- PROMPT 1:
Translate this sentence from the post about Boy G's anal fissure into Spanish: "The nitroglycerin will improve circulation in the area to promote natural healing."
- PROMPT 2:
In the post about Boy G's anal fissure, how long has the fissure lasted?
- PROMPT 3:
Please carry on the post about Boy G's anal fissure from its final sentence.

(TEXT EXCERPT Opens)

The butt doctor said that Boy G does NOT have hemorrhoids! And, she said that was good news!
What Boy G has is an "anal fissure".
A fissure, as demonstrated by the photo above, is a crack in the surface. In the case of an anal fissure, it's a crack in the surface of one's crack. If you have the stomach for it, google "anal fissure" for the true picture. Queen G couldn't bear to post it!
The bad news is, an anal fissure is much more painful than hemorrhoids. This explains the throbbing, relentless, sleep-preventing pain that our poor Boy has been experiencing!
The good news is: the prognosis is much better! Fissures often heal on their own, but since this one has lasted 3 months, it's probably going to need some help! So, the doctor prescribed a non-steroidal anti-inflammatory to help with the pain and inflammation (the narcotics the Boy has been taking may actually make things worse!) and a compound containing nitroglycerin to help the thing heal. The nitroglycerin will improve circulation in the area to promote natural healing. If those haven't worked in about a month, the doctor may try a botox injection to help relax the area, again with the goal of giving the wound time to heal, and giving Boy G the smoothest, most wrinkle-free puckerhole in all of Texas!
Finally, if all else fails, the surgery for a fissure is much less invasive and much less painful than the surgery for hemorrhoids!
So, GingerSnaps, the message here is simple: be kind to your assholes! If something doesn't feel right, don't brave the pain: see your doctor! Don't be embarrassed! Think of it this way: your doctor sees more assholes in a day than most of us meet in a lifetime! Why should YOU be embarrassed about THAT?!

(TEXT EXCERPT Closes)
(RECORDS Opens)

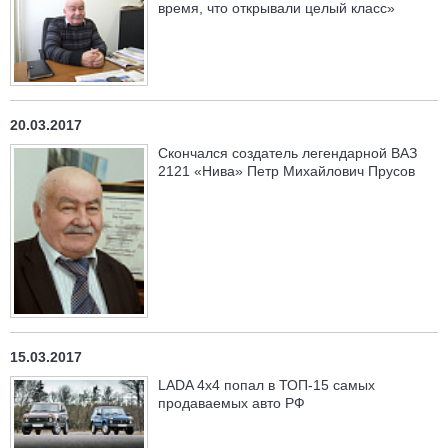
время, что открывали целый класс»
20.03.2017
Скончался создатель легендарной ВАЗ
2121 «Нива» Петр Михайлович Прусов
15.03.2017
LADA 4х4 попал в ТОП-15 самых
продаваемых авто РФ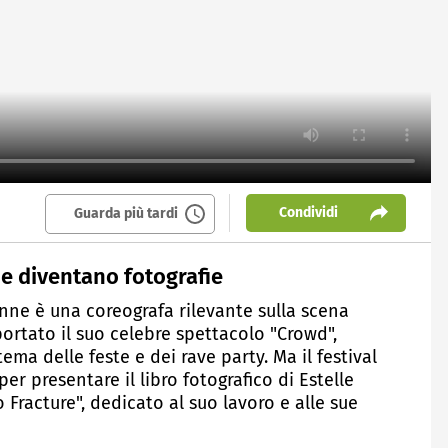
Condividi
Guarda più tardi
ne diventano fotografie
enne è una coreografa rilevante sulla scena
ortato il suo celebre spettacolo "Crowd",
ema delle feste e dei rave party. Ma il festival
er presentare il libro fotografico di Estelle
Fracture", dedicato al suo lavoro e alle sue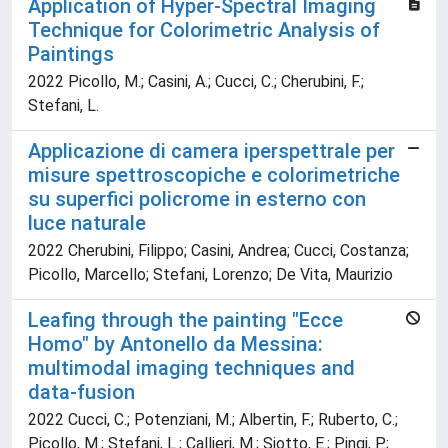
Application of Hyper-Spectral Imaging
Technique for Colorimetric Analysis of
Paintings
2022 Picollo, M.; Casini, A.; Cucci, C.; Cherubini, F.;
Stefani, L.
Applicazione di camera iperspettrale per
misure spettroscopiche e colorimetriche
su superfici policrome in esterno con
luce naturale
2022 Cherubini, Filippo; Casini, Andrea; Cucci, Costanza;
Picollo, Marcello; Stefani, Lorenzo; De Vita, Maurizio
Leafing through the painting "Ecce
Homo" by Antonello da Messina:
multimodal imaging techniques and
data-fusion
2022 Cucci, C.; Potenziani, M.; Albertin, F.; Ruberto, C.;
Picollo, M.; Stefani, L.; Callieri, M.; Siotto, E.; Pingi, P.;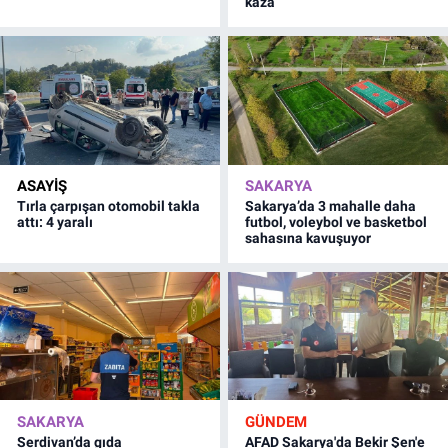
kaza
ASAYİŞ
SAKARYA
Tırla çarpışan otomobil takla
Sakarya’da 3 mahalle daha
attı: 4 yaralı
futbol, voleybol ve basketbol
sahasına kavuşuyor
SAKARYA
GÜNDEM
Serdivan’da gıda
AFAD Sakarya'da Bekir Şen'e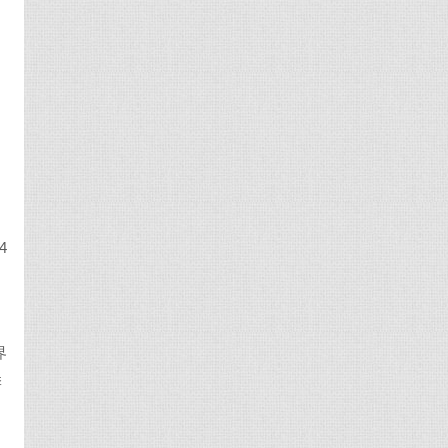
4
界
季
，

(RECORDS Closes)

- EXERCISE RESULT 1:
La nitroglicerina mejorará la circulación en la zona para favorecer la curación natural.

- EXERCISE RESULT 2:
It has lasted 3 months.

- EXERCISE RESULT 3:
5 comments:
Hemorrhoids just sound awful, but an "ass fissure".
Yeeeeeeeee-ow!
Hope it all ends well for the Boy G.
No more, "Fire in the hole!!!"
Glad to see the update, hang in there.
Miss A has taken this to heart and is being extra kind to her boss right now ;)
i just want my miss ginger full tilt better! i am glad you are speaking out because our society tends to be so closed mouthed about bathroomy things, many people would suffer less if they were less embarrassed about how our bodies work and what needs to be done to keep them working correctly for optimal health- i know i suffered from that fear when i was going through the colonoscopy experience-
xxalainaxx
Hey, that's what Kevin on "The Office" has, so you're in fictional character company!
This sounds like a much better prognosis than the 'roid possibility. I hope it heals up soon and you don't have to deal with surgery. Good ass news!